▶ WHAT NEEDS TO BE DONE:
Could you return the data that follows exactly, minus the images?

▶ DATA SECTION:

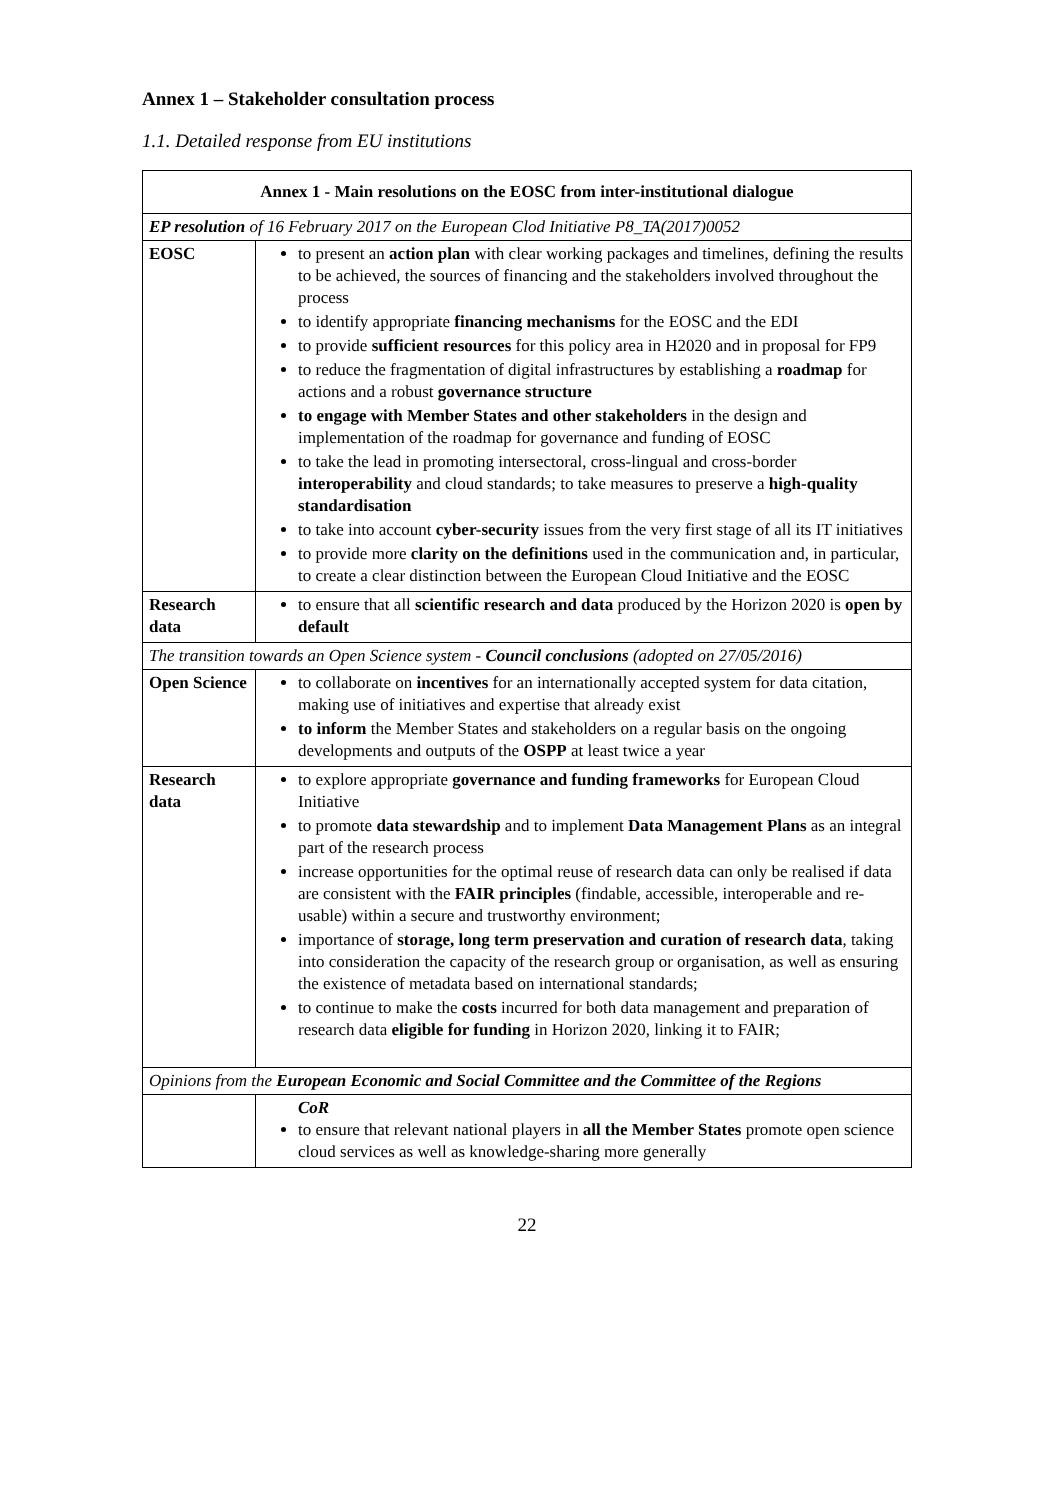Annex 1 – Stakeholder consultation process
1.1. Detailed response from EU institutions
| Annex 1 - Main resolutions on the EOSC from inter-institutional dialogue | |
| --- | --- |
| EP resolution of 16 February 2017 on the European Clod Initiative P8_TA(2017)0052 | |
| EOSC | to present an action plan with clear working packages and timelines, defining the results to be achieved, the sources of financing and the stakeholders involved throughout the process to identify appropriate financing mechanisms for the EOSC and the EDI to provide sufficient resources for this policy area in H2020 and in proposal for FP9 to reduce the fragmentation of digital infrastructures by establishing a roadmap for actions and a robust governance structure to engage with Member States and other stakeholders in the design and implementation of the roadmap for governance and funding of EOSC to take the lead in promoting intersectoral, cross-lingual and cross-border interoperability and cloud standards; to take measures to preserve a high-quality standardisation to take into account cyber-security issues from the very first stage of all its IT initiatives to provide more clarity on the definitions used in the communication and, in particular, to create a clear distinction between the European Cloud Initiative and the EOSC |
| Research data | to ensure that all scientific research and data produced by the Horizon 2020 is open by default |
| The transition towards an Open Science system - Council conclusions (adopted on 27/05/2016) | |
| Open Science | to collaborate on incentives for an internationally accepted system for data citation, making use of initiatives and expertise that already exist to inform the Member States and stakeholders on a regular basis on the ongoing developments and outputs of the OSPP at least twice a year |
| Research data | to explore appropriate governance and funding frameworks for European Cloud Initiative to promote data stewardship and to implement Data Management Plans as an integral part of the research process increase opportunities for the optimal reuse of research data can only be realised if data are consistent with the FAIR principles (findable, accessible, interoperable and re-usable) within a secure and trustworthy environment; importance of storage, long term preservation and curation of research data , taking into consideration the capacity of the research group or organisation, as well as ensuring the existence of metadata based on international standards; to continue to make the costs incurred for both data management and preparation of research data eligible for funding in Horizon 2020, linking it to FAIR; |
| Opinions from the European Economic and Social Committee and the Committee of the Regions | |
| | CoR to ensure that relevant national players in all the Member States promote open science cloud services as well as knowledge-sharing more generally |
22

▶ RESULT FOR THIS EXERCISE:
Annex 1 – Stakeholder consultation process
1.1. Detailed response from EU institutions
| Annex 1 - Main resolutions on the EOSC from inter-institutional dialogue | |
| --- | --- |
| EP resolution of 16 February 2017 on the European Clod Initiative P8_TA(2017)0052 | |
| EOSC | to present an action plan with clear working packages and timelines, defining the results to be achieved, the sources of financing and the stakeholders involved throughout the process to identify appropriate financing mechanisms for the EOSC and the EDI to provide sufficient resources for this policy area in H2020 and in proposal for FP9 to reduce the fragmentation of digital infrastructures by establishing a roadmap for actions and a robust governance structure to engage with Member States and other stakeholders in the design and implementation of the roadmap for governance and funding of EOSC to take the lead in promoting intersectoral, cross-lingual and cross-border interoperability and cloud standards; to take measures to preserve a high-quality standardisation to take into account cyber-security issues from the very first stage of all its IT initiatives to provide more clarity on the definitions used in the communication and, in particular, to create a clear distinction between the European Cloud Initiative and the EOSC |
| Research data | to ensure that all scientific research and data produced by the Horizon 2020 is open by default |
| The transition towards an Open Science system - Council conclusions (adopted on 27/05/2016) | |
| Open Science | to collaborate on incentives for an internationally accepted system for data citation, making use of initiatives and expertise that already exist to inform the Member States and stakeholders on a regular basis on the ongoing developments and outputs of the OSPP at least twice a year |
| Research data | to explore appropriate governance and funding frameworks for European Cloud Initiative to promote data stewardship and to implement Data Management Plans as an integral part of the research process increase opportunities for the optimal reuse of research data can only be realised if data are consistent with the FAIR principles (findable, accessible, interoperable and re-usable) within a secure and trustworthy environment; importance of storage, long term preservation and curation of research data , taking into consideration the capacity of the research group or organisation, as well as ensuring the existence of metadata based on international standards; to continue to make the costs incurred for both data management and preparation of research data eligible for funding in Horizon 2020, linking it to FAIR; |
| Opinions from the European Economic and Social Committee and the Committee of the Regions | |
| | CoR to ensure that relevant national players in all the Member States promote open science cloud services as well as knowledge-sharing more generally |
22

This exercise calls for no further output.